Alabama-based Twin Pines Minerals filed suit against the Army Corps of Engineers last week, claiming the federal agency erred when it bowed to “stakeholder pressure” earlier this month and made it harder for the company to get permits to mine near the Okefenokee National Wildlife Refuge.

Twin Pines has proposed mining for titanium dioxide and other heavy minerals about three miles from the edge of the Okefenokee along a line of ancient sand dunes called Trail Ridge. Conservation groups have protested the project since it was first proposed in 2019, saying it threatens to disrupt the flow of water into and out of the environmentally and culturally important swamp.

In 2020 and 2021, the Corps had examined the land to be mined and determined that none of it was subject to the Corps’ jurisdiction. Because the federal government lacked jurisdiction under the Clean Water Act to regulate this project, Twin Pines needed only state permits to proceed, the Corps indicated.

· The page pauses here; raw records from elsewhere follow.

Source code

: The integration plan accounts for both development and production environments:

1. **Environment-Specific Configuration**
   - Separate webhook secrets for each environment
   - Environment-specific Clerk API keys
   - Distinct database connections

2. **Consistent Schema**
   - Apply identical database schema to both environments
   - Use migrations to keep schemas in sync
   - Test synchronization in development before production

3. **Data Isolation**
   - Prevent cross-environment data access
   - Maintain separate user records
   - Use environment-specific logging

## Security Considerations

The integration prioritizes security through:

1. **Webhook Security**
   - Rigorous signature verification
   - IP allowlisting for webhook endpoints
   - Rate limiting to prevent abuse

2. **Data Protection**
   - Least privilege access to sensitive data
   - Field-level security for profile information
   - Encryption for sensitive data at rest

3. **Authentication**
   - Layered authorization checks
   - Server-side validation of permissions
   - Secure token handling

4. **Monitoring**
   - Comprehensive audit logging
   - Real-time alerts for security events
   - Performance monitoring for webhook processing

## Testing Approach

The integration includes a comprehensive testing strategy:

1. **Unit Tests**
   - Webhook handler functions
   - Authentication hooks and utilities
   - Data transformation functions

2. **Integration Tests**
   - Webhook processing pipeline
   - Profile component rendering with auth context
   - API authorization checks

But on June 3 the Corps’ reversed that decision saying it had failed to consult properly with the Muscogee (Creek) Nation, which has long-standing ties to the Okefenokee area. The land in and around the refuge, the largest east of the Mississippi, is believed to contain numerous burial grounds.

With more than 400,000 acres of remote wilderness, the Okefenokee Swamp is among Georgia’s wildest places. It is home to some 200 species of birds and 50 reptiles, including American alligators and snowy egrets. Credit: Georgia River Network

In its filing, Twin Pines maintains “The Twin Pines Approved Jurisdictional Determinations were issued in compliance with all laws, regulations, and policies — including the tribal consultation policy — in effect when they were issued.”

More specifically, the company contends that the Corps has not historically had a policy of consulting with tribes on determining its regulatory authority over wetlands.

Through its spokesperson Chip Stewart, Twin Pines declined to comment on the lawsuit.

Effects questioned

Josh Marks, an environmental attorney who was a leader in the fight against the Dupont Company’s mining proposal’s in the 1990s, said Twin Pines “simply can’t be trusted.”

“This lawsuit is disappointing but not surprising, as it is yet another example of how TPM simply can’t be trusted,” he wrote in an email.   “Right after the Corps of Engineers announced its decision, Steve Ingle, Twin Pine’s president, said he was fine with it, that Twin Pines would follow the regulations before them at any given time, he was not surprised by the change, and Twin Pines has no say in what regulatory agencies do.  But now only three weeks later he has flip flopped.   The most glaring previous example was when he told the Corps and the State of Georgia in certified permit applications that Twin Pines had a lease on the neighbor’s property for mining, which was totally false.”

Twin Pines’ complaint states, “The mining process is environmentally benign.”

Marks disagrees.

An aerial view of Twin Pines Minerals’ staging area in Charlton County. Photo by Joseph Kelly for Georgia River Network Credit: Photo by Joseph Kelly for Georgia River Network

“This flies in the face of the overwhelming scientific consensus that Twin Pines project will in fact lower the swamp’s water level, as evidenced by reports from two of the nation’s preeminent hydrologists at UGA and a letter signed by over 40 scientists last year,” Marks wrote. “And contrary to their statement that the titanium dioxide they seek is desperately needed, the largest titanium dioxide producer in the country, Chemours, stated only a few months ago that there was ample titanium dioxide supply for the next 10+ years and that they had no intent to buy or mine titanium dioxide from next to the Okefenokee.”   

Marks called for Twin Pines to “abandon their plans and instead commit to permanently protect the Okefenokee for current and future generations.”

Who’s involved

Attorneys filed the complaint in U.S. District Court in Waycross on Wednesday. Mark D. Johnson of Gilbert, Harrell Sumerford & Martin P.C. in Brunswick, and Lewis Jones and John L. Fortuna of Jones Fortuna LP in Decatur are representing Twin Pines.

The complaint names both the U.S. Army Corps of Engineers plus five individuals within the Army and the Corps as defendants. They are: Secretary of the Army Christine E. Wormuth, Assistant Secretary of the Army (Civil Works) Michael L. Connor, Chief of Engineers Ltg. Scott A. Spellmon, Commander of the South Atlantic Division Jason E. Kelly, and Commander of the Savannah District Col. Joseph R. Geary.

An Army spokesman indicated the Army does not comment on ongoing litigation.

Editor’s note: This article was updated June 28 with a photo credit for the aerial photo of Twin Pines’ staging area.